Every Jyro robot is automatically equipped with a stall sensor; you don't need to explicitly add this sensor when you define a robot. The stall sensor returns a 1.0 when the robot is trying to move, but it can't, otherwise it returns 0.0. Try to get the robot stuck by moving it toward a wall. Then test that the stall sensor returns 1 using the following code to look at the current stall sensor value:

  robot.stall
Robot Brains

You can create a robot brain by defining a function that takes the robot as a parameter, checks the current sensor readings, and executes a movement. The brain will be repeatedly called by the simulator to create continuous behavior. For example, suppose we wanted to create a brain that would simply wander around and avoid hitting any obstacle.

def avoidBrain(robot):
    sonars = robot["sonar"].getData()
    front = min(sonars[1:7])  # look at only the front sonars
    if front < 0.5:           # check for an obstacle
        robot.move(0.0, -1.0) # stop and turn right
    else:
        robot.move(1.0, 0)    # otherwise go straight
        
robot.brain = avoidBrain
	       

When you press the Play button on the simulator, this brain will execute.

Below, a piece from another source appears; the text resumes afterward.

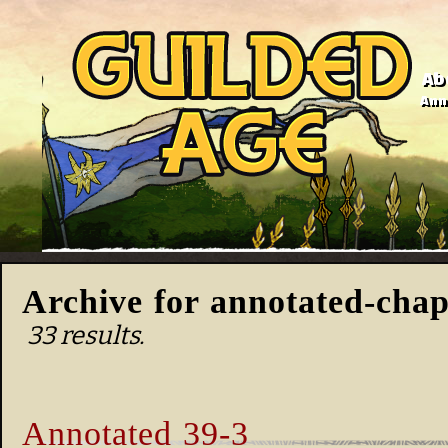
Ab
Anno
Archive for annotated-chap
33 results.
Annotated 39-3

When you press the Stop button, the brain will stop and the robot will return to the starting point.

Modify this brain so that it works differently. For example, you could avoid obstacles sooner, or you could turn left instead of right, or you could you choose which direction to turn based on which side of the robot is closer to the obstacle. After each change remember to execute the cell and then press the Play button to test the brain.

Once you are done exploring Jyro save your notebook.